- **REQUIRED WORK**
Where a record holds a picture, leave the picture out; otherwise repeat every record exactly.

- **MATERIAL PROVIDED**
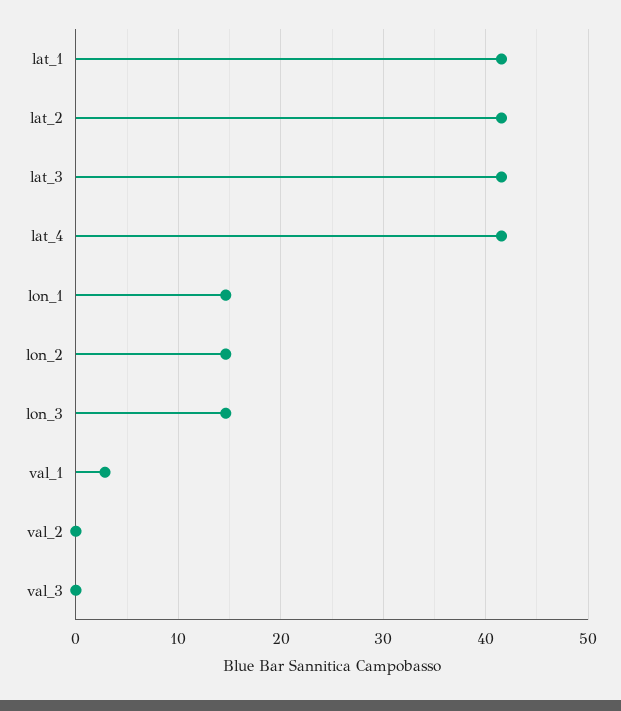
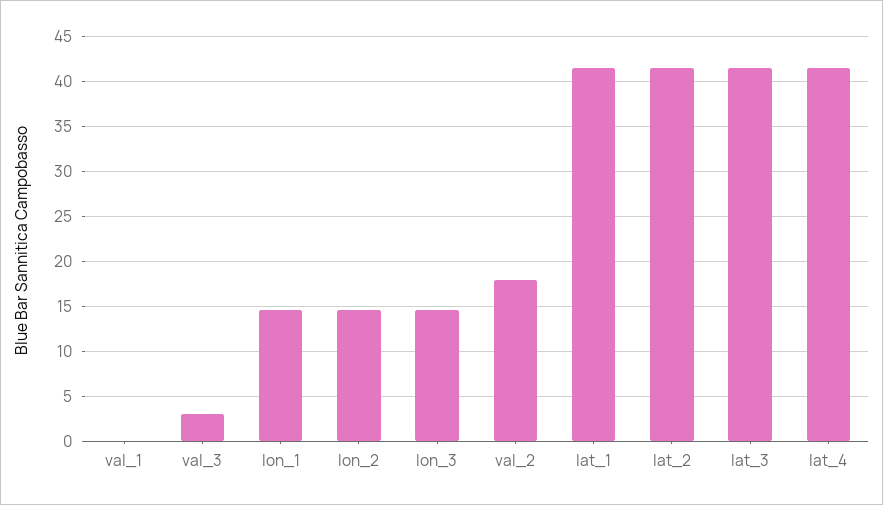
  {
    "lat_1": 42,
    "lat_2": 42,
    "lat_3": 42,
    "lat_4": 42,
    "lon_1": 15,
    "lon_2": 15,
    "lon_3": 15,
-   "val_1": 3,
+   "val_1": 0,
-   "val_2": 0,
+   "val_2": 18,
-   "val_3": 0
+   "val_3": 3
  }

- **ANSWER BOX**
  {
    "lat_1": 42,
    "lat_2": 42,
    "lat_3": 42,
    "lat_4": 42,
    "lon_1": 15,
    "lon_2": 15,
    "lon_3": 15,
-   "val_1": 3,
+   "val_1": 0,
-   "val_2": 0,
+   "val_2": 18,
-   "val_3": 0
+   "val_3": 3
  }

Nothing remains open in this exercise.